• Questions to answer:
#1 In the book review, what title does the book give its second part?
#2 From the review of If Only I'd Known, print the passage starting with "If Only I’d Known, by" and going on through "with said narcissist.".
#3 Continue the review of If Only I'd Known from the point where it stops.

Book Review for If Only I’d Known by Chelsey Brooke Cole
I received this book for free. This does not impact my review in any shape or form.
If Only I’d Known, by Chelsey Brooke Cole, is a self-help guide dedicated to helping individuals heal from narcissistic abuse. The book is divided into three sections. Part One: The Inner Workings of a Narcissist, teaches the tolls that a narcissist will use to make their “loved ones” more codependent on them for validation, support, love, and everything in between. Part Two: Finding Yourself, details coping skills, both beneficial and maladaptive, that an individual uses to survive narcissistic abuse. Finally, Part Three: Healing Your Past, Present, and Future offers different strategies that an individual can use to either eliminate the narcissist from their lives, or at the very least, minimize the mental and emotional pain they go through when interacting with said narcissist.
While the personality disorder in and of itself is rare, there are people who have a lot of narcissistic traits that have resulted in pain for everyone around them, themselves included. There are people who cry out, “Why doesn’t anyone love me?” not bothering to see the impact of their own behavior. Because of this, I feel that this book not only helps individuals deal with the abuse, but will also allow them to walk away without any guilt. I especially enjoyed the exercises that were listed towards the end, from the CALM acronym, to the encouragements in practicing positive self-talk and gratitude. The book has a mixture of inspirational and therapeutic tones that acts as a soft nudge to encourage them to heal, whether it be by themselves or with others.

• Records taken from a dataset:
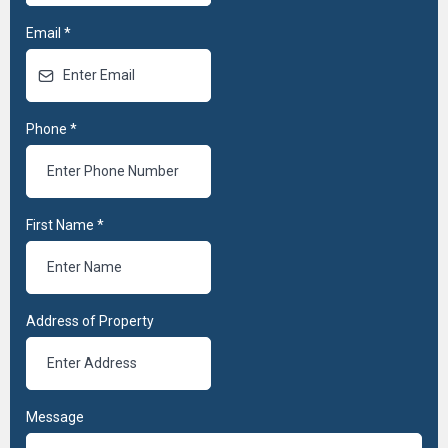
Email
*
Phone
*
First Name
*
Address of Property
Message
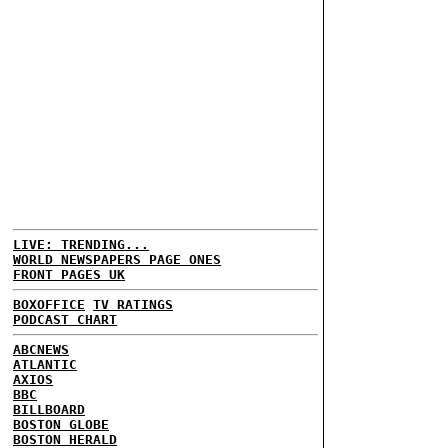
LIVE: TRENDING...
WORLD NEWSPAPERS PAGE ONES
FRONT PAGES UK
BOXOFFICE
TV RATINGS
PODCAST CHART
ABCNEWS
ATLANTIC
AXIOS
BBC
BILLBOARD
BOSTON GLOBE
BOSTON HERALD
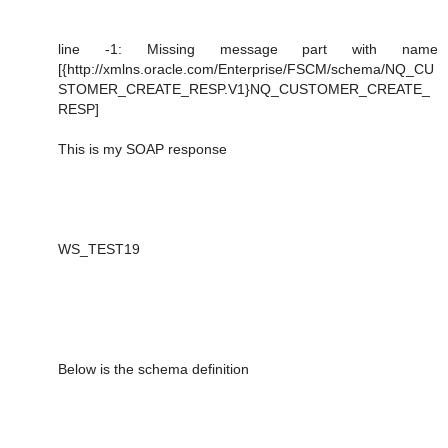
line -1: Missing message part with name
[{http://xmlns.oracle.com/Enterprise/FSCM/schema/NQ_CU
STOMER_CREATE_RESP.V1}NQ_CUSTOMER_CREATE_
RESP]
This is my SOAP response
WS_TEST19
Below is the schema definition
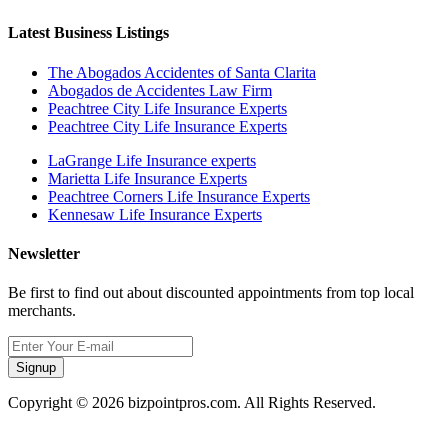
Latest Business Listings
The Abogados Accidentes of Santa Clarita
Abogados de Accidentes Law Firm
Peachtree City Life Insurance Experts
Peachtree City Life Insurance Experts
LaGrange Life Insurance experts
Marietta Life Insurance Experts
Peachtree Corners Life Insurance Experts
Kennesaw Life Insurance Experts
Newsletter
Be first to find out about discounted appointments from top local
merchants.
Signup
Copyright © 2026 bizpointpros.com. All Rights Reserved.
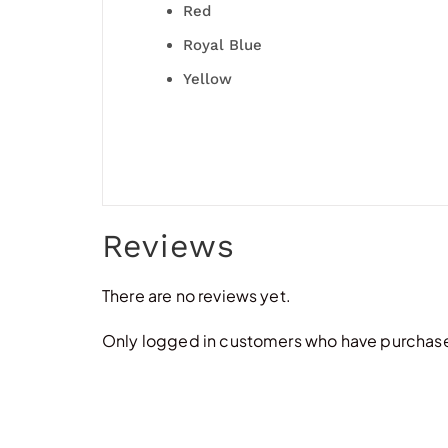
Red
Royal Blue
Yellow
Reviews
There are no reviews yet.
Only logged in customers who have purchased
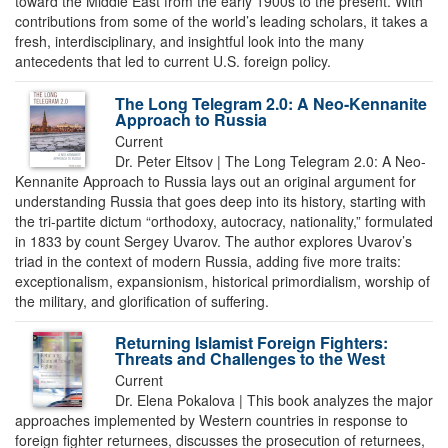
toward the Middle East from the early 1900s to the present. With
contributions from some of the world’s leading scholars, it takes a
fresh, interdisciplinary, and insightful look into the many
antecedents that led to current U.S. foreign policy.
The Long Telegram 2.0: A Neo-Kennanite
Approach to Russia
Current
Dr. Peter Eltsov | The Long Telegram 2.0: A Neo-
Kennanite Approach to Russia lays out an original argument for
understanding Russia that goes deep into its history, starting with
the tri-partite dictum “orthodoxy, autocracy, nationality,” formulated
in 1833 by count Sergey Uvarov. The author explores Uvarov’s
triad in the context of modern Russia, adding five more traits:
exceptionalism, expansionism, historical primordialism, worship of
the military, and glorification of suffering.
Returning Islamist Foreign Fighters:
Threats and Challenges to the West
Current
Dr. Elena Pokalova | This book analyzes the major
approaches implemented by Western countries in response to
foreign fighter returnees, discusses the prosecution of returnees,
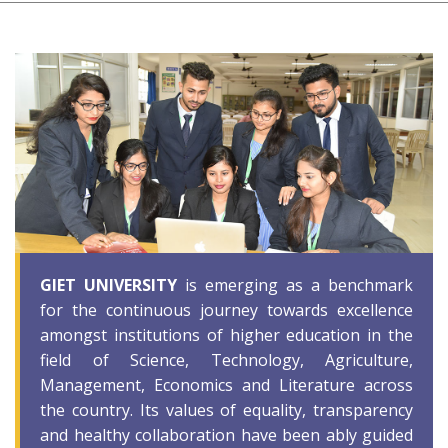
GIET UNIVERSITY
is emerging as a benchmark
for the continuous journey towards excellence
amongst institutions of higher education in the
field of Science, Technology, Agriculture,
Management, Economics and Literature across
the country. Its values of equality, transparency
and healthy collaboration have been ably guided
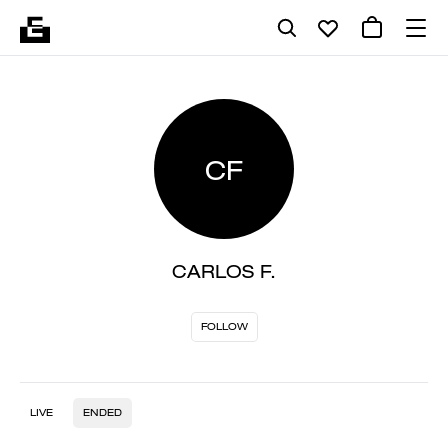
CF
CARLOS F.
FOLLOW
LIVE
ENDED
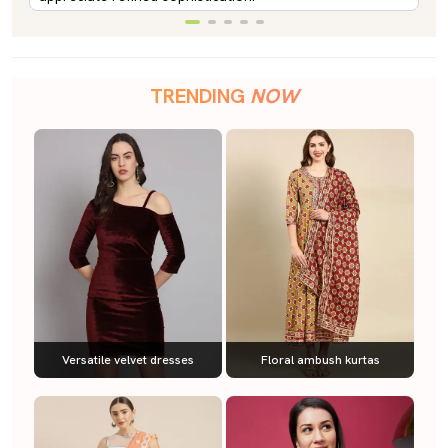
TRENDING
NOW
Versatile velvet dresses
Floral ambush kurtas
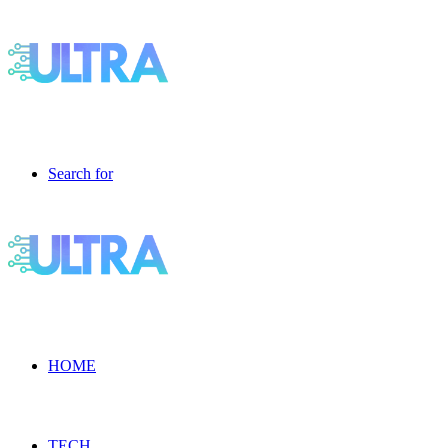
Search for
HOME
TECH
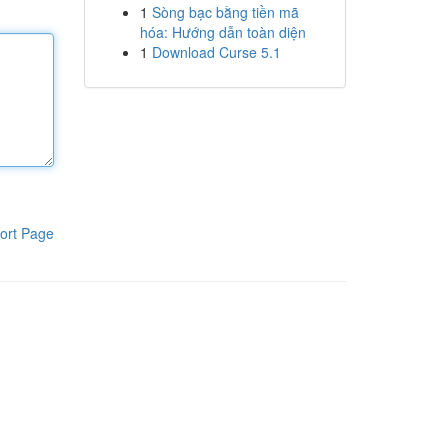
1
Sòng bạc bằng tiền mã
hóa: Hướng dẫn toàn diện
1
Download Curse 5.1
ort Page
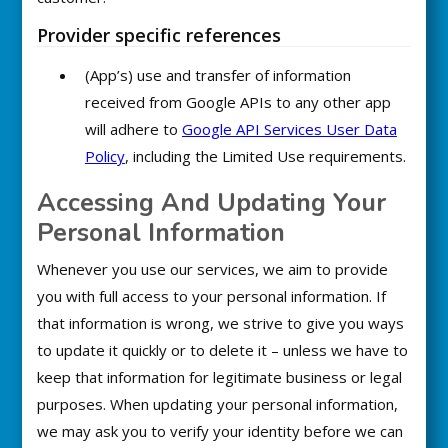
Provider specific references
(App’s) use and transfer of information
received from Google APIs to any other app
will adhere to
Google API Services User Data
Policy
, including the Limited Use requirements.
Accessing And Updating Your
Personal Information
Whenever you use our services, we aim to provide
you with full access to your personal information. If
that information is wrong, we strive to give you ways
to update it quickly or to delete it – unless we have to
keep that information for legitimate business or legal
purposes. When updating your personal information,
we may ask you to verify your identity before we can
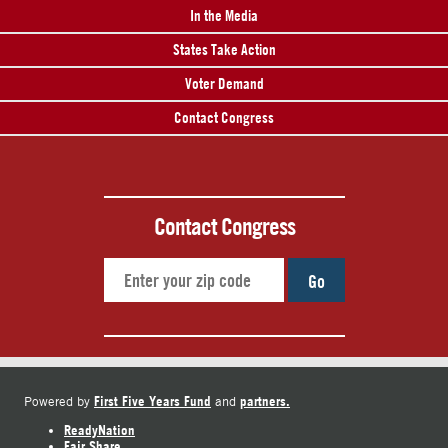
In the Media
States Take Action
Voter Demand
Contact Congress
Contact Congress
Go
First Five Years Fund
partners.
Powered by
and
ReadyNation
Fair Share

• Responses to the exercise:
#1 Part Two is titled "Finding Yourself."

#2
If Only I’d Known, by Chelsey Brooke Cole, is a self-help guide dedicated to helping individuals heal from narcissistic abuse. The book is divided into three sections. Part One: The Inner Workings of a Narcissist, teaches the tolls that a narcissist will use to make their “loved ones” more codependent on them for validation, support, love, and everything in between. Part Two: Finding Yourself, details coping skills, both beneficial and maladaptive, that an individual uses to survive narcissistic abuse. Finally, Part Three: Healing Your Past, Present, and Future offers different strategies that an individual can use to either eliminate the narcissist from their lives, or at the very least, minimize the mental and emotional pain they go through when interacting with said narcissist.

#3
Helping people who have experienced domestic violence and sexual assault has always been a special interest of mine, so I can definitely see this book pair well with other resources such as 5 Types of People Who Can Ruin Your Life by Bill Eddy and Why Does He Do That by Lundy Bancroft. The book also reminds me of a relationship class for women that this rehab center I interned at used to do. The class talked a lot about codependency, violence, why we come back to partners who have abused us, ect. True, individuals who have abused may have, in turn, been abused in the past. Similarly, there was a parenting class I helped teach in the facility as well, and in the curriculum, an emphasis of healthy boundaries was made over and over and over again. It really just shows that narcissists can be anyone, whether it be a parent, a partner, a sibling, and more, and that it was important for us to be protective of ourselves with everyone. However, while that means we can feel sorry for them, even love them, that doesn’t mean we need to allow these individuals to keep hurting us.
Because of this, I would give this book a 4.5 out of 5 stars, and would recommend it to those who are experiencing narcissistic abuse, codependency, ect.